* **Excerto do texto**:

────

Acórdão nº 25/14.9T8PNF.P1 de Court of Appeal of Porto (Portugal), 19 de Outubro de 2015

Magistrado ResponsávelEDUARDO PETERSEN SILVA
Data da Resolução19 de Outubro de 2015
EmissorCourt of Appeal of Porto (Portugal)

Processo nº 25/14.9T8PNF.P1 Apelação Relator: Eduardo Petersen Silva (reg. nº 467) Adjunto: Desembargadora Paula Maria Roberto Adjunto: Desembargadora Fernanda Soares Acordam na Secção Social do Tribunal da Relação do Porto: I. Relatório B…, residente em Paços de Ferreira veio intentar a presente acção declarativa de condenação emergente de contrato individual de trabalho, sob a forma de processo comum, contra C…, LDA., sociedade comercial com o NIPC ………, com sede na Rua …, n.º …, Paços de Ferreira, pedindo que se declare ilícito o seu despedimento e em consequência se condene a Ré a pagar-lhe: - a quantia de €6.183,75 a título de indemnização de antiguidade prevista no art. 391.º do Código de trabalho; - a quantia de €970,00 a título de férias e subsídio de férias vencido a 1/1/2014 e reportado ao ano anterior; - a quantia de €48,32 a título do valor remanescente de proporcionais de férias, subsídio de natal e subsídio de férias relativos ao ano de cessação do contrato considerando o crédito do autor, a esse título de €777,32 e no pressuposto de que a quantia paga pela ré no dia 5/8/2014 de €729,00 se reportou a esse montante; - as retribuições salariais desde a data de despedimento até à data do trânsito em julgado da presente acção, nomeadamente as já vencidas reportadas aos meses de Julho (após o dia 11), Agosto e Setembro de 2014, o que perfaz o valor global de €1.212,50; - a quantia de €3.500,00 a título de danos não patrimoniais sofridos pelo autor em consequência do despedimento; - as despesas suportadas em consequência do despedimento, no que se apurar em sede de ampliação do pedido ou liquidação de sentença; - os juros contabilizados à taxa legal desde a citação sobre as mencionadas quantias.

────

* **Itens de dados**:

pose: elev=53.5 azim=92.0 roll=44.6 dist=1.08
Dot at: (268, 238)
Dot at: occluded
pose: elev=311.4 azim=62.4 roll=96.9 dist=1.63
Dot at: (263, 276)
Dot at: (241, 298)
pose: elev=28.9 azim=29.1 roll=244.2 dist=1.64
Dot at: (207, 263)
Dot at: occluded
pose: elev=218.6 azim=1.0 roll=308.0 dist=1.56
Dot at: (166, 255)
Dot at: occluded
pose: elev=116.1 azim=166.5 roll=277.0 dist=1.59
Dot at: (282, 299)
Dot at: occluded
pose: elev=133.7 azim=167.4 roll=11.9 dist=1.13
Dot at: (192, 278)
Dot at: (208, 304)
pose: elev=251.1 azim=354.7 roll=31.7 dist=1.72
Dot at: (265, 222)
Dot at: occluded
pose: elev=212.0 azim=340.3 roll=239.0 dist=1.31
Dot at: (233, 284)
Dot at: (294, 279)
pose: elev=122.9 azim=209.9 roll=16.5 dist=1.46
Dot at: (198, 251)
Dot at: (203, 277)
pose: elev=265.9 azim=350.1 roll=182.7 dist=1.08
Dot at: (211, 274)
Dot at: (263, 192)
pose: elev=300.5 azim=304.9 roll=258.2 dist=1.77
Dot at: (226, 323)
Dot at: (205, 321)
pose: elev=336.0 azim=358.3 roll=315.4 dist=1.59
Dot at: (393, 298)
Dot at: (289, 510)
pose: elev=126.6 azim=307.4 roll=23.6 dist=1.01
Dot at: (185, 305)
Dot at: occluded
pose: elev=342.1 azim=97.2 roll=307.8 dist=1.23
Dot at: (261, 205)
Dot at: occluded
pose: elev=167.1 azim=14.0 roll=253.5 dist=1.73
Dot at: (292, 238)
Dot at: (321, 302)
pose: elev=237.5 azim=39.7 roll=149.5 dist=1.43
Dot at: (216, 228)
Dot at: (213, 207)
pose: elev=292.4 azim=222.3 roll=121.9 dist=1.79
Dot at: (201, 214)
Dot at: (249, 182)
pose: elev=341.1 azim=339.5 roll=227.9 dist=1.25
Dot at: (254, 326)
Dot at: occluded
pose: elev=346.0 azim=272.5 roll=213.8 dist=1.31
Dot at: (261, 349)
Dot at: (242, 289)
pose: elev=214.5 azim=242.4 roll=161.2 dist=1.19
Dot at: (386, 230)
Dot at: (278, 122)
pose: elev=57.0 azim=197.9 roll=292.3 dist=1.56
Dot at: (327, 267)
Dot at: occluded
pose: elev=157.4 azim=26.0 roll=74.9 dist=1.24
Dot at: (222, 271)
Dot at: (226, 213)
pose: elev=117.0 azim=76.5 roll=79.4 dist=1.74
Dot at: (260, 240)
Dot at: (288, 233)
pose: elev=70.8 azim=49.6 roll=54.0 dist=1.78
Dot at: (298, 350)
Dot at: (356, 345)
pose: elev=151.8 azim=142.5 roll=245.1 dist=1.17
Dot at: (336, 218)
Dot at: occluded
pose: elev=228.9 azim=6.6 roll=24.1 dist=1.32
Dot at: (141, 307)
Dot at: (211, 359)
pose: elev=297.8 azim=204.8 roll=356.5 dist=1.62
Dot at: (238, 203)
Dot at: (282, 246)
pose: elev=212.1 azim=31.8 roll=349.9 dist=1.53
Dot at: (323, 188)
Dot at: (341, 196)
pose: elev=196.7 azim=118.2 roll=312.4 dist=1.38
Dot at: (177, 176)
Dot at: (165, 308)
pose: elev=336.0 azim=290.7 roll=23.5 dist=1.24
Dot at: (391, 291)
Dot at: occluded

────

* **Lista de tarefas**:
**a.** Altere o trecho do acórdão entre "Acórdão nº 25/14.9T8PNF.P1" e "EmissorCourt of Appeal of Porto (Portugal)", inclusive, substituindo "Court of Appeal of Porto (Portugal)" por "Tribunal da Relação do Porto", e apresente-o assim modificado.
**b.** Responda às perguntas seguintes com base no acórdão.
(i) Quem é o magistrado responsável?
(ii) Que quantia pede o autor a título de danos não patrimoniais?
(iii) Em que secção do Tribunal da Relação do Porto se acorda?
**c.** Retome o texto do acórdão a partir do ponto em que termina.
Os itens não têm qualquer relação com o acórdão.

* **Respostas do exercício**:
**a.**
Acórdão nº 25/14.9T8PNF.P1 de Tribunal da Relação do Porto, 19 de Outubro de 2015

Magistrado ResponsávelEDUARDO PETERSEN SILVA
Data da Resolução19 de Outubro de 2015
EmissorTribunal da Relação do Porto

**b.**
(i) Eduardo Petersen Silva.
(ii) €3.500,00.
(iii) Na Secção Social.

**c.**
Alegou o Autor, em síntese, que em 29.5.2014 foi chamado ao escritório da empresa pelo responsável da Ré, que lhe pediu para assinar um documento segundo o qual o dinheiro que o pai do Autor lhe havia emprestado não se destinava a ele, mas a um irmão do Autor, assim pretendendo aquele responsável que o Autor, no futuro, não se assumisse como herdeiro do crédito. O Autor recusou e no dia seguinte foi novamente chamado e reiterando a negativa, acto contínuo, o responsável comunicou-lhe que estava suspenso, que iria ser levantado um processo disciplinar e iria receber uma nota de culpa. Tendo em conta que a comunicação foi transmitida verbalmente, o Autor escreveu à Ré: “Serve a presente para formalizar que no passado dia 30 de Maio de 2014, sexta-feira, V. Ex.as me comunicaram que me encontrava suspenso temporariamente do exercício das minhas funções da empresa e que seria notificado de uma nota de culpa, tendo ficado impedido de exercer as minhas funções na empresa, por facto exclusivamente imputável a V. Ex.as”.

Por carta de 12 de Junho de 2014, a Ré procedeu ao envio da nota de culpa, à qual o A. respondeu, sucedendo que após esta resposta, em 1 de Julho de 2014, a Ré escreveu ao Autor, sob a epígrafe “Abandono do Trabalho”, que “desde o passado dia 17 de Junho de 2014 que V. Exª falta ao serviço desta firma, não tendo feito qualquer comunicação do motivo da ausência (…) presume-se que V. Exª abandonou o trabalho, não havendo da sua parte intenção de o retomar”.

O Autor respondeu que a Ré bem sabia que não haviam faltas injustificadas nem abandono, pois tinha sido ela quem o impedira de trabalhar e lhe comunicara que teria de ir para casa porque estava suspenso em consequência do processo disciplinar, e, invocando que a carta da Ré não era totalmente elucidativa, pediu que confirmassem se pretendia proceder à comunicação de cessação do contrato de trabalho ou se pretendiam que retomasse o serviço, ao que a Ré respondeu procedendo à comunicação da cessação do contrato por abandono do trabalho.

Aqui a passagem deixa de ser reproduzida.